Extract to read:
============
The Walden Effect: Farming, simple living, permaculture, and invention.

1791 frontier house

Rocky Mount, Tennessee

Rocky Mount was another of those local attractions that I visited as a school kid but was clearly too young to fully appreciate at the time. Emily and her husband met us there for a tour, and we were all amazed by the museum and (even more so) by the re-creation of frontier life out back.

Shake roof

But I'll start in front, where Mark was quite taken by the shake roofs that covered the barn, sheds, and houses.

Cotswold sheep

I, of course, was more drawn to the heirloom sheep and to the orchard, where I snagged a few pears that otherwise seemed destined to rot on the ground.

Hand-cranked drill press

Inside, Mark's toolish eye immediately picked out the hand-cranked drill press...

Tree cores

...while I was more interested in the idea of using coring technology to learn about the trees that made up the log houses.

Frontier house with dogtrot

Speaking of log houses, the real adventure began when we finished our interior journey and stepped into the world of 1791. The farmstead of the Cobb family has been lovingly salvaged and restored and tour guides dressed in period clothing welcome you inside to learn about their life after the Revolutionary War.

Above, you can see the main house, with the typical dogtrot (covered porch) joining the original smaller house with the larger addition. The Cobbs were quite a wealthy family, evidenced by the size of their house and by the presence of glass windows. There is no kitchen in the main house either --- just living and sleeping accommodations --- since the family was rich enough to own slaves. As we learned later in our tour, all food was cooked in a separate building and delivered in stages to the family and to their numerous guests.
============
Information:
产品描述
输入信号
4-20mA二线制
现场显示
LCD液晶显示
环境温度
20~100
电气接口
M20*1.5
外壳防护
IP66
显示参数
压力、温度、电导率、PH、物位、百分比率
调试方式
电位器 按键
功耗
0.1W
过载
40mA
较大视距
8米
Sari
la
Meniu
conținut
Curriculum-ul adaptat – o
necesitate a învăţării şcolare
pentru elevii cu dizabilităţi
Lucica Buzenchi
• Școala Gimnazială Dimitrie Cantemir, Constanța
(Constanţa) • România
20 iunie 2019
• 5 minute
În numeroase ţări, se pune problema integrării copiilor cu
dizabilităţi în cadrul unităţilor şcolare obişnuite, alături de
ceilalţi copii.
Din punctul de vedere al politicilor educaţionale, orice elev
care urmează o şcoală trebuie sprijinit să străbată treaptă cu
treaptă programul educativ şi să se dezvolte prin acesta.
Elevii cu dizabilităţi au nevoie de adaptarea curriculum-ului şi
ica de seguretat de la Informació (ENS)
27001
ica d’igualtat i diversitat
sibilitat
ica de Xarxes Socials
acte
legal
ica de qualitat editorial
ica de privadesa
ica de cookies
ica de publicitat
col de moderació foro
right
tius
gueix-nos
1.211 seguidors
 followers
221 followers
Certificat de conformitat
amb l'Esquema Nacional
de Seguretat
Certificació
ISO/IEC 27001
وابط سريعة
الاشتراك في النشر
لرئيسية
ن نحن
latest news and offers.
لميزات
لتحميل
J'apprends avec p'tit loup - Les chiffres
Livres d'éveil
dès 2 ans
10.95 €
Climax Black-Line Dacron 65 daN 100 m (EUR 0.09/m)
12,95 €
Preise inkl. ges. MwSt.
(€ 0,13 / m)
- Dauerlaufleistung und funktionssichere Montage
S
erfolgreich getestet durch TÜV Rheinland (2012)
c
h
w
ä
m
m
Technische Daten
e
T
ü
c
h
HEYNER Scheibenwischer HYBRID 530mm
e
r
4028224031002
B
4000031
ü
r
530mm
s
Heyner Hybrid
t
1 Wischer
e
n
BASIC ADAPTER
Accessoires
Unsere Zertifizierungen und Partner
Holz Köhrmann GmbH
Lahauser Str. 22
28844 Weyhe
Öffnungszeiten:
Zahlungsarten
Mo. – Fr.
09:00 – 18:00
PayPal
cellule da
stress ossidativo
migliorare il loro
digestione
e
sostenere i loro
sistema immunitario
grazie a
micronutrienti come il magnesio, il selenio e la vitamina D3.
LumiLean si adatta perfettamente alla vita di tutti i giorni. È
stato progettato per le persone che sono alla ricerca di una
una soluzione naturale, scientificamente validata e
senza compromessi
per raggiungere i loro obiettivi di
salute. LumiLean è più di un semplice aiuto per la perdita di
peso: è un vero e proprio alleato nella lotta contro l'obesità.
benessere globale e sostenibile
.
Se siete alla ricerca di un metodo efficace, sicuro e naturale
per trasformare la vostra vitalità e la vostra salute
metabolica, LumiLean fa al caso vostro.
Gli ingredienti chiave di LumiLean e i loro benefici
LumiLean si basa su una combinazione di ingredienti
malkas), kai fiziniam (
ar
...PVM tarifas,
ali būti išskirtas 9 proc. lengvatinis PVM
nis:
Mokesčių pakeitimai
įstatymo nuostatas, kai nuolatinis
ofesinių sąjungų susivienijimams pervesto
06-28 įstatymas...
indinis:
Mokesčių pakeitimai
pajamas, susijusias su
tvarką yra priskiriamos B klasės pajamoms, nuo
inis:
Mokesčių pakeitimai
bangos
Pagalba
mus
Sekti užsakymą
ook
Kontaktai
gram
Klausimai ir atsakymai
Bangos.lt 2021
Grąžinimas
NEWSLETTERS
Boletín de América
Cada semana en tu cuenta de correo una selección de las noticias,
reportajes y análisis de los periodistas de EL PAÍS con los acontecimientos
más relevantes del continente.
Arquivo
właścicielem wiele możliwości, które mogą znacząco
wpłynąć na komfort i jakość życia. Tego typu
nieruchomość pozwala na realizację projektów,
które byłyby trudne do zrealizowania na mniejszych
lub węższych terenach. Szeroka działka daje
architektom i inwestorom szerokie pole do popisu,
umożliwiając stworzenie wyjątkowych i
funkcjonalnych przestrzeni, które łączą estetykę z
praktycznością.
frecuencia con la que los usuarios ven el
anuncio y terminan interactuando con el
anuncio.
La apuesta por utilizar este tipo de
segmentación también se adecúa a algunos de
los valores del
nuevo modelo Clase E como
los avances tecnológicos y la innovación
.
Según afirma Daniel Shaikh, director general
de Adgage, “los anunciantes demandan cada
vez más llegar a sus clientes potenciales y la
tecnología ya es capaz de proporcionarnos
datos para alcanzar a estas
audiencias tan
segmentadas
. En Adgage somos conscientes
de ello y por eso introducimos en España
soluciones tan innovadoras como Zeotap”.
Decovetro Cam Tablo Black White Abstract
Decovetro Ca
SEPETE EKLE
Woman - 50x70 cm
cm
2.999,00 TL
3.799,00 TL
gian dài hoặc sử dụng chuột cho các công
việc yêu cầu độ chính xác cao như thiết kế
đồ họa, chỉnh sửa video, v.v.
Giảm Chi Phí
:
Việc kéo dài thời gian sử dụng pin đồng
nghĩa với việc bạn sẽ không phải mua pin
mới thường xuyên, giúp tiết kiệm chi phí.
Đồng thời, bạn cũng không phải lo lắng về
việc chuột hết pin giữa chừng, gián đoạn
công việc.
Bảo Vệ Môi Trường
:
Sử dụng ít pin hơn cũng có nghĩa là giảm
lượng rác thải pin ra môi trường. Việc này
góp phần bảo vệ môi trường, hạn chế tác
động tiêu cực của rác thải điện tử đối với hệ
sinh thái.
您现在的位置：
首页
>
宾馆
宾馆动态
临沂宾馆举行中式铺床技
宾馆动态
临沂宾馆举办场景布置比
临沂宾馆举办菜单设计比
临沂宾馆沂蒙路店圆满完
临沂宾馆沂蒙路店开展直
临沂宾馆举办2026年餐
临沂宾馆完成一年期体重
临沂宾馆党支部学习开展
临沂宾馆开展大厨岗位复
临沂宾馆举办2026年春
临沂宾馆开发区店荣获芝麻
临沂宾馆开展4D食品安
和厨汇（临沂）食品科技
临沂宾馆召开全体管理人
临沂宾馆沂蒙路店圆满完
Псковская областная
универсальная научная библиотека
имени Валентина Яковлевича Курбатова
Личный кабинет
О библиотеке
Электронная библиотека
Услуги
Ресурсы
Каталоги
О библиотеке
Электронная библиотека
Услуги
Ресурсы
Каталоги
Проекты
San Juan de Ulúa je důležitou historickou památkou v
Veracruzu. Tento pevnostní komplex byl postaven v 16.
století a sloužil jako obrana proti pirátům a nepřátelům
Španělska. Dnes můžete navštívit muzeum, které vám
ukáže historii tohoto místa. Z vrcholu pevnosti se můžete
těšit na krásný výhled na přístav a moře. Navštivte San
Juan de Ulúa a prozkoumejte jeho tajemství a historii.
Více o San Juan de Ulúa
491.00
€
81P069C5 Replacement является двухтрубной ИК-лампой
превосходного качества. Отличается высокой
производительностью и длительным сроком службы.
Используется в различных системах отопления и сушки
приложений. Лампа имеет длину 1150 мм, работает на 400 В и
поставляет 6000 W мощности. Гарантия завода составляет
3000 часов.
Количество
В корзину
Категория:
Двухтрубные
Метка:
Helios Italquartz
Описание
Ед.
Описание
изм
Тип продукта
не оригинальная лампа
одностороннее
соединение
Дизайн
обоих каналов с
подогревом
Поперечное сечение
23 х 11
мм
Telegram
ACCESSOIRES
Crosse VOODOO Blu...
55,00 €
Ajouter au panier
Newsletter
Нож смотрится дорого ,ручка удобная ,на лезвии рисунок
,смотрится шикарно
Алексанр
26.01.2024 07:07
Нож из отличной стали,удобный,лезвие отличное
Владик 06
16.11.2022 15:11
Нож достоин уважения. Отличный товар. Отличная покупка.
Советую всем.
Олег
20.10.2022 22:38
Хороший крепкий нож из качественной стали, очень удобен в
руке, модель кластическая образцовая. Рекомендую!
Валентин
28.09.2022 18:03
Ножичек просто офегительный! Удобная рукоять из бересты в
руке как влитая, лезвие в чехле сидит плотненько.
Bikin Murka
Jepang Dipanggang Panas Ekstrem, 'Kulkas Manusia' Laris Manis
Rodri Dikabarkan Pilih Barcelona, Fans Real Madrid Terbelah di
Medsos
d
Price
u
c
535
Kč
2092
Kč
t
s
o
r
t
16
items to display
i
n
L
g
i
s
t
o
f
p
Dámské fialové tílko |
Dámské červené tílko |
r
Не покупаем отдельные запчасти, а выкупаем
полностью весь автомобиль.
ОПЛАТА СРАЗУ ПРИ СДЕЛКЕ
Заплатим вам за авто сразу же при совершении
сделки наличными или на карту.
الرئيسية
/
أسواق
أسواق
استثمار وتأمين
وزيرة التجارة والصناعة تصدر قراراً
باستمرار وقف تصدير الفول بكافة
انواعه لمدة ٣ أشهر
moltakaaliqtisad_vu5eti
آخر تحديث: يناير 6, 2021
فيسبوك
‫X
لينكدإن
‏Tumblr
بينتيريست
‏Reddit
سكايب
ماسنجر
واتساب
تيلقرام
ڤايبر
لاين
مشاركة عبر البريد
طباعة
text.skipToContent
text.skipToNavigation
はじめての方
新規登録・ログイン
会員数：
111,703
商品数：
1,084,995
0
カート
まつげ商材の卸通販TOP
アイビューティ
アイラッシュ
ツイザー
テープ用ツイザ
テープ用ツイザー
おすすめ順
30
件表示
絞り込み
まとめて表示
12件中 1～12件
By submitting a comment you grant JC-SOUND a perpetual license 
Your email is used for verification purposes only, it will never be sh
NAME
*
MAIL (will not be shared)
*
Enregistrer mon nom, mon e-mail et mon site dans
============
Work to complete: Rewrite the Rocky Mount text starting with "Inside, Mark's toolish" and going on through "the log houses.", with "coring technology" changed to "tree-ring dating". The listing comes from a different source than the text.

Your solution:
Inside, Mark's toolish eye immediately picked out the hand-cranked drill press...

Tree cores

...while I was more interested in the idea of using tree-ring dating to learn about the trees that made up the log houses.